* _Your assignment_
If a line in the entries below includes the string "Xbox", copy it out.

[Source records]

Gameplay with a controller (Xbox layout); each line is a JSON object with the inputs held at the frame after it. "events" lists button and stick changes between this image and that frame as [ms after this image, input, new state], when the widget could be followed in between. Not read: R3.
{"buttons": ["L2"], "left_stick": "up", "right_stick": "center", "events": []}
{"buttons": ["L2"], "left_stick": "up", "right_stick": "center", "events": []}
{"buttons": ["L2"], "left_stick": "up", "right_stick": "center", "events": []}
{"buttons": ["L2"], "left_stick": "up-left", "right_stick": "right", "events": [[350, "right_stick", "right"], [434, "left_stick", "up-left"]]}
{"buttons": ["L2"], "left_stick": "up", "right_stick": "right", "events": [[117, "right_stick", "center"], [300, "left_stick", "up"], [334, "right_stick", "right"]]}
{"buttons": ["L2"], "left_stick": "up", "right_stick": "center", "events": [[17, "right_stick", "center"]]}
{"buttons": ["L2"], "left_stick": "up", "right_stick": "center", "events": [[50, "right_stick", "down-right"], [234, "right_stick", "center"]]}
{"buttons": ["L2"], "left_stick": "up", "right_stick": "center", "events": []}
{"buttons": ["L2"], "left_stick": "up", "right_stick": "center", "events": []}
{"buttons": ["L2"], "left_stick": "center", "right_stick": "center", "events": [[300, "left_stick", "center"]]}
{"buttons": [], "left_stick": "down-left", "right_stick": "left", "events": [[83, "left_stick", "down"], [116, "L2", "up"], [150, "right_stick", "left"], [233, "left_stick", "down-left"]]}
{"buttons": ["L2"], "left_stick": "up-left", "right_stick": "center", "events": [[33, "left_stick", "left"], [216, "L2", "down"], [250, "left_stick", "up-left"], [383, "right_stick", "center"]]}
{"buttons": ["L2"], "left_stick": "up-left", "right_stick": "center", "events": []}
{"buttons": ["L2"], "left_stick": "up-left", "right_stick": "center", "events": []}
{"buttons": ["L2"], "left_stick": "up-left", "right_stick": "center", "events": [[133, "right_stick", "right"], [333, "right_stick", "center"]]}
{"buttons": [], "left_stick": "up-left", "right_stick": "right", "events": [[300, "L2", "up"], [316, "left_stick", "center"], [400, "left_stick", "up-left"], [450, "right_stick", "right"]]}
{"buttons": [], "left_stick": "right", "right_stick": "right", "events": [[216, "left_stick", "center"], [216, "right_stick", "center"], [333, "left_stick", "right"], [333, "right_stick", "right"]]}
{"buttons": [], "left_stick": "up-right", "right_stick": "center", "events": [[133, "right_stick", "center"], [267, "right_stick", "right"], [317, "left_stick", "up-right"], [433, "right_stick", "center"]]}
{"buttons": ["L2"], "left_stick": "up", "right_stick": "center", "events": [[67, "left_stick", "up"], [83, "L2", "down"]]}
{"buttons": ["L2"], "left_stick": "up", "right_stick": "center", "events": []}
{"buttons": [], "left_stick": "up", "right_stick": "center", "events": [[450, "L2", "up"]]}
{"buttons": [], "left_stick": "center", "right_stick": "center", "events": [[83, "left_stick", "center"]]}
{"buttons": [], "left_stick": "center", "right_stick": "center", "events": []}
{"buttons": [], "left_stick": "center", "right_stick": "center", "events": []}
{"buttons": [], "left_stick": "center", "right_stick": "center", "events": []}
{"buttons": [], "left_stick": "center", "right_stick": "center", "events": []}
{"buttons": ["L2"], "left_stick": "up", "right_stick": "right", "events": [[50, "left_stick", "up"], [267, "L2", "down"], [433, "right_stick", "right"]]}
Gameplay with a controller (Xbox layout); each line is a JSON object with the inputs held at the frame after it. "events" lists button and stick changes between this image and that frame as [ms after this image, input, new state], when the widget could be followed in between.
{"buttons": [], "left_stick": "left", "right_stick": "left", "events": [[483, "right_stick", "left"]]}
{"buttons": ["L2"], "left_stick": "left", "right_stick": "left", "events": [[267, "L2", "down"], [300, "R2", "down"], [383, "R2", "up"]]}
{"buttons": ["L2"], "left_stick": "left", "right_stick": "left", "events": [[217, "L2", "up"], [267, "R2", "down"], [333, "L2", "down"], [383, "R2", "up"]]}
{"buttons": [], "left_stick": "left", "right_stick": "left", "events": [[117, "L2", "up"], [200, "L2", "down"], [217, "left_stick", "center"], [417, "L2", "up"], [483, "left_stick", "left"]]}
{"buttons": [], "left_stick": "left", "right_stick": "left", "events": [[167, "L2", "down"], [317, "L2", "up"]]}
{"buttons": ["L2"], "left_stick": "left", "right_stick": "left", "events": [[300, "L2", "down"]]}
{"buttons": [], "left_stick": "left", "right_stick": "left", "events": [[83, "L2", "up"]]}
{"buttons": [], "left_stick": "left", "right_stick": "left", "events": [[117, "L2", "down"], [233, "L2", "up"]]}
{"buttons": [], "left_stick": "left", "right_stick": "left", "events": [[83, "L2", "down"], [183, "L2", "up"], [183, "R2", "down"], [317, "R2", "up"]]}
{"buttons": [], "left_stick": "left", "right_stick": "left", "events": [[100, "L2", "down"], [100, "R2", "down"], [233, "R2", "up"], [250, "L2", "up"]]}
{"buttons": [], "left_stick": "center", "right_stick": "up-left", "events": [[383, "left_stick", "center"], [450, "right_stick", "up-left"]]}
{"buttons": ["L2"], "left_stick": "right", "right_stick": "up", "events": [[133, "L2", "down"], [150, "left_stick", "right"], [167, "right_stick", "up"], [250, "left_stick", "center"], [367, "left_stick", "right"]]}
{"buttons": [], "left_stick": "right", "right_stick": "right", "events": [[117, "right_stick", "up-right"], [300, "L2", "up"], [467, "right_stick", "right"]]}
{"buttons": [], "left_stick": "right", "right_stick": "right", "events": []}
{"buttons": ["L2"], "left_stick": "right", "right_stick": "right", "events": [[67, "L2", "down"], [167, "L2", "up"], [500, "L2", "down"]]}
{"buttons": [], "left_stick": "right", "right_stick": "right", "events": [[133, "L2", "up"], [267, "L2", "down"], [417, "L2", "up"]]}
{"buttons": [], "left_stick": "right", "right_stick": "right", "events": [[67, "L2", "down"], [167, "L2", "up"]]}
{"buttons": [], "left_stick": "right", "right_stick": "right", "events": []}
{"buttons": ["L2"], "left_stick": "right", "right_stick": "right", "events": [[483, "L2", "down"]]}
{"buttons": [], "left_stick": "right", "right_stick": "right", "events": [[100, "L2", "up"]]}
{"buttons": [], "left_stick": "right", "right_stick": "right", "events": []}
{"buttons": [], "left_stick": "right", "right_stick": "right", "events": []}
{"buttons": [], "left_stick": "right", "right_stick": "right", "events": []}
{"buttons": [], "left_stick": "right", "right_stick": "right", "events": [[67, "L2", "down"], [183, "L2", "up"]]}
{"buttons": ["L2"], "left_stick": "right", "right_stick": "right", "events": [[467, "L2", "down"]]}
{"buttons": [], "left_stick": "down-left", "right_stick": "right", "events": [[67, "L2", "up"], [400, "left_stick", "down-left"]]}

[/Source records]

* _Answer_
Gameplay with a controller (Xbox layout); each line is a JSON object with the inputs held at the frame after it. "events" lists button and stick changes between this image and that frame as [ms after this image, input, new state], when the widget could be followed in between. Not read: R3.
Gameplay with a controller (Xbox layout); each line is a JSON object with the inputs held at the frame after it. "events" lists button and stick changes between this image and that frame as [ms after this image, input, new state], when the widget could be followed in between.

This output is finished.